Hey friends, hope you’re doing well.
Spring has started here in the northern hemisphere, which always brings me joy.
More sunlight, birds chirping, kids playing outside.
Good stuff! (Apart from the first day after daylight savings time! 😴 ).
I have something new to share today.
I am committing to creating at least 100 youtube videos. (Inspired by Visakan, who is a prolific Twitterer that also creates off-the-cuff short videos.)
The topics will vary, but it will always be about a question I try to answer or a topic where I’m learning more about.
They're short videos. I’m aiming for 4 - 8 minutes in length.
The first two videos (next to my intro video) are up already. Check them out on my YouTube channel here if you’re interested!
Now you may ask why I’m creating these? Well, I have a few good reasons, which I actually had for a long time. But before now I was (and still am a little) uncomfortable with putting my voice/face out there for all to see.
The main reason is for me to create these videos is to connect with other people around the world that also want to understand others, the world, and themselves.
That’s why I called the playlist Understanding Kin:
- in both understanding my kin (I see all of us, humans, as kinsmen)
- and finding kindred spirits, as in people that are also curious and want to learn about the world and share their ideas.
I noticed that reading about a topic will only get me so far. When I'm thinking/talking out loud, preferably with others, it's so much more fun and a better way to learn.
Since my thirst for knowledge is insatiable, I see this as a new route for me to learn and share. I can’t wait until my “vlog” skills are much better and I have a bunch of people who're responding with their interesting ideas on the stuff I put out there.
Then there are a few secondary reasons which are all related to getting better at speaking.
Things like better pronunciation (I’m not a native English speaker), increasing my vocal variety (sometimes I sound like a stationary engine), increasing my vocabulary, and explaining things more clearly.
This was a kinda long intro/housekeeping bit, so I’ll keep the rest of this issue short. Enjoy!
Two tips inspired by James Clear
James Clear, who I’ve certainly mentioned atleast once in this newsletter already, shared a few interesting bits last week.

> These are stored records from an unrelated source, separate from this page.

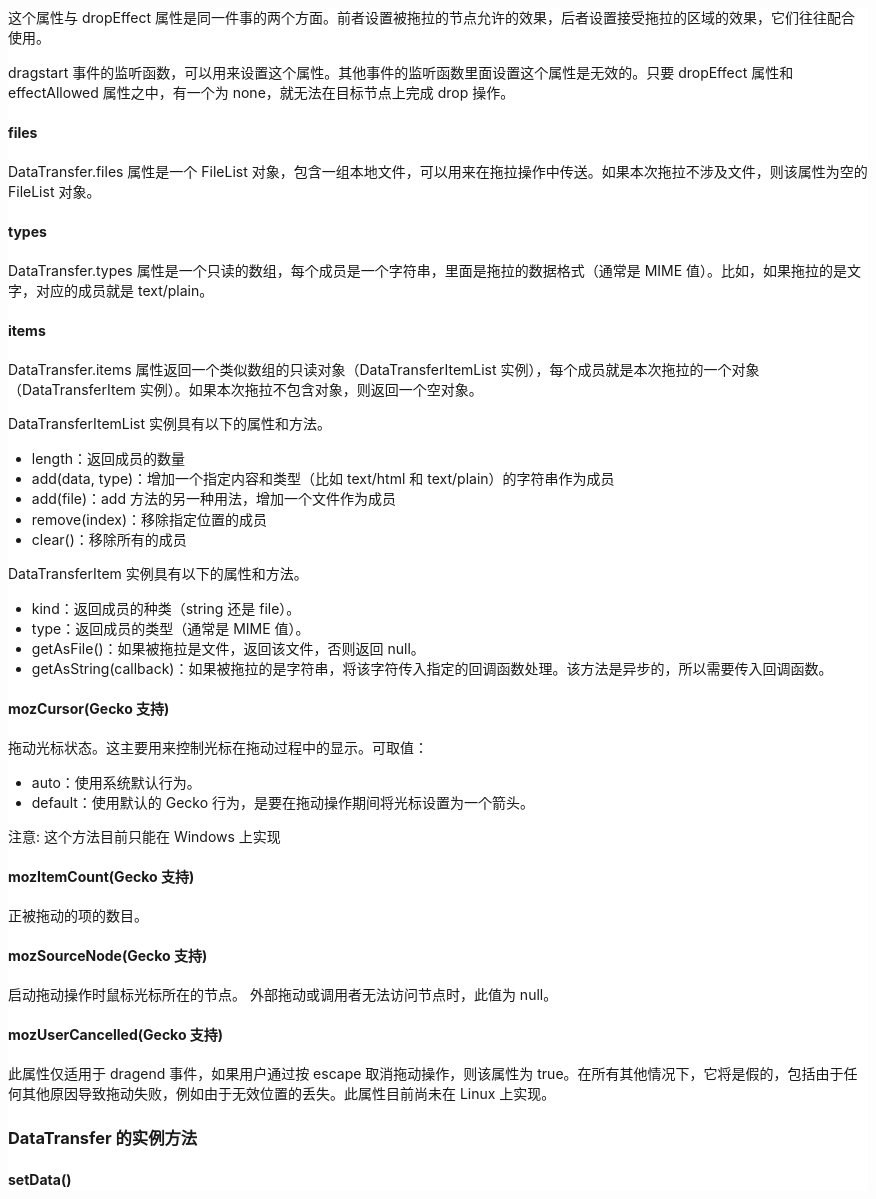 这个属性与 dropEffect 属性是同一件事的两个方面。前者设置被拖拉的节点允许的效果，后者设置接受拖拉的区域的效果，它们往往配合使用。

dragstart 事件的监听函数，可以用来设置这个属性。其他事件的监听函数里面设置这个属性是无效的。只要 dropEffect 属性和 effectAllowed 属性之中，有一个为 none，就无法在目标节点上完成 drop 操作。

#### files

DataTransfer.files 属性是一个 FileList 对象，包含一组本地文件，可以用来在拖拉操作中传送。如果本次拖拉不涉及文件，则该属性为空的 FileList 对象。

#### types

DataTransfer.types 属性是一个只读的数组，每个成员是一个字符串，里面是拖拉的数据格式（通常是 MIME 值）。比如，如果拖拉的是文字，对应的成员就是 text/plain。

#### items

DataTransfer.items 属性返回一个类似数组的只读对象（DataTransferItemList 实例），每个成员就是本次拖拉的一个对象（DataTransferItem 实例）。如果本次拖拉不包含对象，则返回一个空对象。

DataTransferItemList 实例具有以下的属性和方法。

- length：返回成员的数量
- add(data, type)：增加一个指定内容和类型（比如 text/html 和 text/plain）的字符串作为成员
- add(file)：add 方法的另一种用法，增加一个文件作为成员
- remove(index)：移除指定位置的成员
- clear()：移除所有的成员

DataTransferItem 实例具有以下的属性和方法。

- kind：返回成员的种类（string 还是 file）。
- type：返回成员的类型（通常是 MIME 值）。
- getAsFile()：如果被拖拉是文件，返回该文件，否则返回 null。
- getAsString(callback)：如果被拖拉的是字符串，将该字符传入指定的回调函数处理。该方法是异步的，所以需要传入回调函数。

#### mozCursor(Gecko 支持)

拖动光标状态。这主要用来控制光标在拖动过程中的显示。可取值：

- auto：使用系统默认行为。
- default：使用默认的 Gecko 行为，是要在拖动操作期间将光标设置为一个箭头。

注意: 这个方法目前只能在 Windows 上实现

#### mozItemCount(Gecko 支持)

正被拖动的项的数目。

#### mozSourceNode(Gecko 支持)

启动拖动操作时鼠标光标所在的节点。 外部拖动或调用者无法访问节点时，此值为 null。

#### mozUserCancelled(Gecko 支持)

此属性仅适用于 dragend 事件，如果用户通过按 escape 取消拖动操作，则该属性为 true。在所有其他情况下，它将是假的，包括由于任何其他原因导致拖动失败，例如由于无效位置的丢失。此属性目前尚未在 Linux 上实现。

### DataTransfer 的实例方法

#### setData()
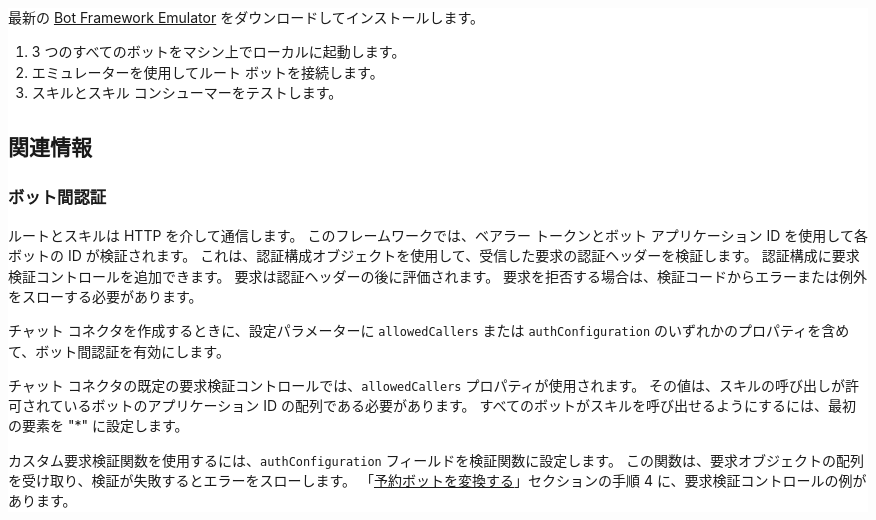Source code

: 最新の [Bot Framework Emulator](https://aka.ms/bot-framework-emulator-readme) をダウンロードしてインストールします。

1. 3 つのすべてのボットをマシン上でローカルに起動します。
1. エミュレーターを使用してルート ボットを接続します。
1. スキルとスキル コンシューマーをテストします。

## <a name="additional-information"></a>関連情報

### <a name="bot-to-bot-authentication"></a>ボット間認証

ルートとスキルは HTTP を介して通信します。 このフレームワークでは、ベアラー トークンとボット アプリケーション ID を使用して各ボットの ID が検証されます。 これは、認証構成オブジェクトを使用して、受信した要求の認証ヘッダーを検証します。 認証構成に要求検証コントロールを追加できます。 要求は認証ヘッダーの後に評価されます。 要求を拒否する場合は、検証コードからエラーまたは例外をスローする必要があります。

チャット コネクタを作成するときに、設定パラメーターに `allowedCallers` または `authConfiguration` のいずれかのプロパティを含めて、ボット間認証を有効にします。

チャット コネクタの既定の要求検証コントロールでは、`allowedCallers` プロパティが使用されます。 その値は、スキルの呼び出しが許可されているボットのアプリケーション ID の配列である必要があります。 すべてのボットがスキルを呼び出せるようにするには、最初の要素を "*" に設定します。

カスタム要求検証関数を使用するには、`authConfiguration` フィールドを検証関数に設定します。 この関数は、要求オブジェクトの配列を受け取り、検証が失敗するとエラーをスローします。 「[予約ボットを変換する](#convert-the-booking-bot)」セクションの手順 4 に、要求検証コントロールの例があります。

One was in an AMA on Twitter, the other a quote in his newsletter. I think both are very valuable for anyone that creates content online.
#1 - For who should you write?
On Twitter, James answered these two questions on who you should write for.

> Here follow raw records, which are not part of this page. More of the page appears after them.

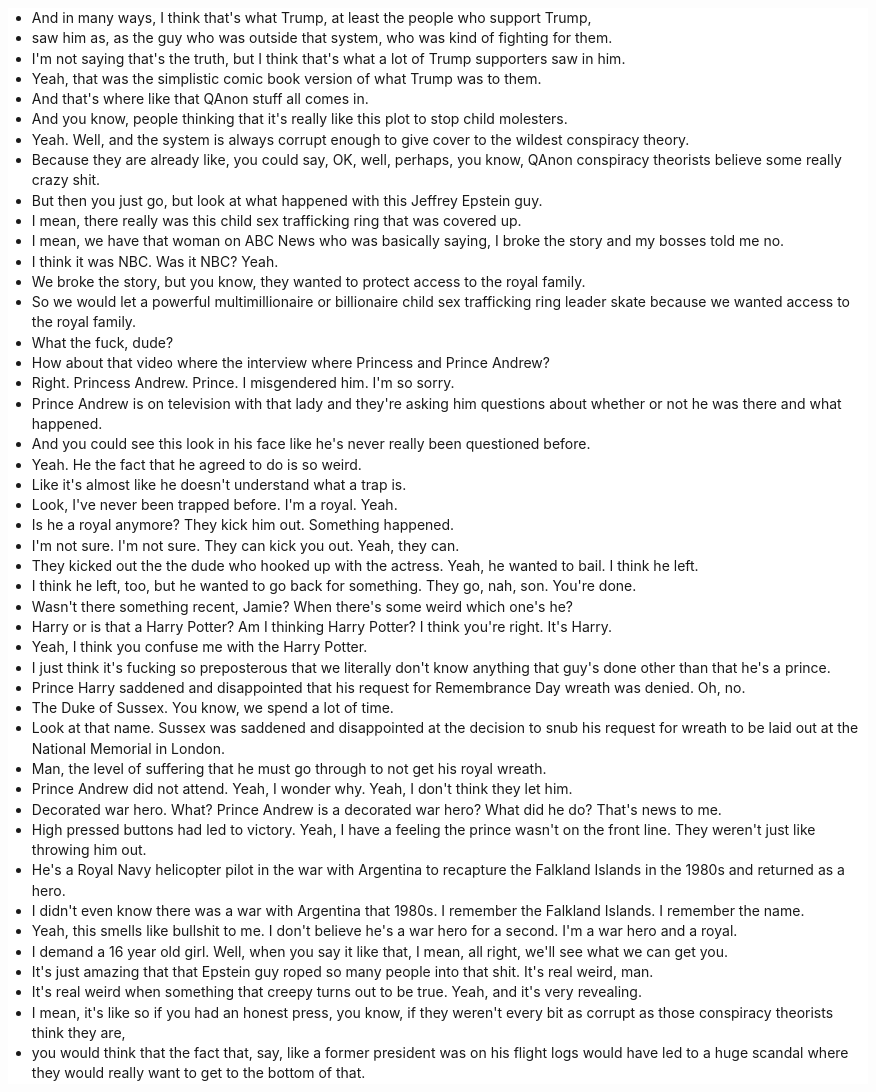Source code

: *  And in many ways, I think that's what Trump, at least the people who support Trump,
*  saw him as, as the guy who was outside that system, who was kind of fighting for them.
*  I'm not saying that's the truth, but I think that's what a lot of Trump supporters saw in him.
*  Yeah, that was the simplistic comic book version of what Trump was to them.
*  And that's where like that QAnon stuff all comes in.
*  And you know, people thinking that it's really like this plot to stop child molesters.
*  Yeah. Well, and the system is always corrupt enough to give cover to the wildest conspiracy theory.
*  Because they are already like, you could say, OK, well, perhaps, you know, QAnon conspiracy theorists believe some really crazy shit.
*  But then you just go, but look at what happened with this Jeffrey Epstein guy.
*  I mean, there really was this child sex trafficking ring that was covered up.
*  I mean, we have that woman on ABC News who was basically saying, I broke the story and my bosses told me no.
*  I think it was NBC. Was it NBC? Yeah.
*  We broke the story, but you know, they wanted to protect access to the royal family.
*  So we would let a powerful multimillionaire or billionaire child sex trafficking ring leader skate because we wanted access to the royal family.
*  What the fuck, dude?
*  How about that video where the interview where Princess and Prince Andrew?
*  Right. Princess Andrew. Prince. I misgendered him. I'm so sorry.
*  Prince Andrew is on television with that lady and they're asking him questions about whether or not he was there and what happened.
*  And you could see this look in his face like he's never really been questioned before.
*  Yeah. He the fact that he agreed to do is so weird.
*  Like it's almost like he doesn't understand what a trap is.
*  Look, I've never been trapped before. I'm a royal. Yeah.
*  Is he a royal anymore? They kick him out. Something happened.
*  I'm not sure. I'm not sure. They can kick you out. Yeah, they can.
*  They kicked out the the dude who hooked up with the actress. Yeah, he wanted to bail. I think he left.
*  I think he left, too, but he wanted to go back for something. They go, nah, son. You're done.
*  Wasn't there something recent, Jamie? When there's some weird which one's he?
*  Harry or is that a Harry Potter? Am I thinking Harry Potter? I think you're right. It's Harry.
*  Yeah, I think you confuse me with the Harry Potter.
*  I just think it's fucking so preposterous that we literally don't know anything that guy's done other than that he's a prince.
*  Prince Harry saddened and disappointed that his request for Remembrance Day wreath was denied. Oh, no.
*  The Duke of Sussex. You know, we spend a lot of time.
*  Look at that name. Sussex was saddened and disappointed at the decision to snub his request for wreath to be laid out at the National Memorial in London.
*  Man, the level of suffering that he must go through to not get his royal wreath.
*  Prince Andrew did not attend. Yeah, I wonder why. Yeah, I don't think they let him.
*  Decorated war hero. What? Prince Andrew is a decorated war hero? What did he do? That's news to me.
*  High pressed buttons had led to victory. Yeah, I have a feeling the prince wasn't on the front line. They weren't just like throwing him out.
*  He's a Royal Navy helicopter pilot in the war with Argentina to recapture the Falkland Islands in the 1980s and returned as a hero.
*  I didn't even know there was a war with Argentina that 1980s. I remember the Falkland Islands. I remember the name.
*  Yeah, this smells like bullshit to me. I don't believe he's a war hero for a second. I'm a war hero and a royal.
*  I demand a 16 year old girl. Well, when you say it like that, I mean, all right, we'll see what we can get you.
*  It's just amazing that that Epstein guy roped so many people into that shit. It's real weird, man.
*  It's real weird when something that creepy turns out to be true. Yeah, and it's very revealing.
*  I mean, it's like so if you had an honest press, you know, if they weren't every bit as corrupt as those conspiracy theorists think they are,
*  you would think that the fact that, say, like a former president was on his flight logs would have led to a huge scandal where they would really want to get to the bottom of that.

Summary: write for yourself but think about how to bring a beginner to the topic along.
Now, as a starting writer, you’re not actually there yet. Because most (beginner) writers don’t know what to write about. As in, you still have to find your voice.
Here there really aren’t any shortcuts. The only way for you to find out what topic you like to write about...is to just write!

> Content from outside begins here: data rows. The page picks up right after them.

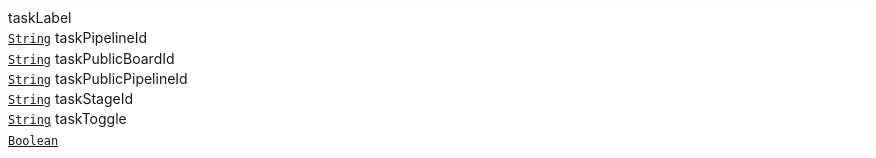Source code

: </td>
</tr>
<tr>
<td>
taskLabel<br />
<a href="/api/scalars#string"><code>String</code></a>
</td>
<td>

</td>
</tr>
<tr>
<td>
taskPipelineId<br />
<a href="/api/scalars#string"><code>String</code></a>
</td>
<td>

</td>
</tr>
<tr>
<td>
taskPublicBoardId<br />
<a href="/api/scalars#string"><code>String</code></a>
</td>
<td>

</td>
</tr>
<tr>
<td>
taskPublicPipelineId<br />
<a href="/api/scalars#string"><code>String</code></a>
</td>
<td>

</td>
</tr>
<tr>
<td>
taskStageId<br />
<a href="/api/scalars#string"><code>String</code></a>
</td>
<td>

</td>
</tr>
<tr>
<td>
taskToggle<br />
<a href="/api/scalars#boolean"><code>Boolean</code></a>
</td>
<td>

After creating 20, 40, or a 100 pieces of content, a pattern starts to emerge. A pattern of how you write, of what you write about, etc.
A pattern of writing that you would reasonably not have chosen if you spent all that time guessing what you would like to write about vs just writing. (I think James even answered a question about that in the AMA somewhere. That it took him 6 - 12 months of writing two articles per week to finally find his voice.)
#2 - Everything is a remix
“Italy is known for tomatoes. Thailand for chilies. Germany for sauerkraut.
But tomatoes originated in Peru. Thailand imported chilies from Central America. Sauerkraut started in China.
Everything is a remix—and the world is better for it. Share what you know. Learn from others.” - James Clear
Takeaway: don’t be afraid of creating something that’s already been done. Nothing is really new. But everything CAN have something unique from you in it. That’s why it’s so important to create for yourself (James' first tip). It’ll put something in your work that only you can do, even though the content is similar to what others make.
I wrote a little bit about this a few years ago, in the area of teaching, but it applies just as much in online content creation. Here's an excerpt from it:
“I mean, you can take some best practices here and there, but you won't ever be able to copy their genuine personality, so don't even try.
Just be yourself, and you'll be interesting enough.
Then you continue becoming a better you. Looking only to your past self to see if you have improved.”
That's it! I hope I inspired you to (also) create more. I think it's of immense value for both you and the people around you if you allow yourself to "shine" like Marianne Williamson says:
"As we let our light shine, we unconsciously give other people permission to do the same."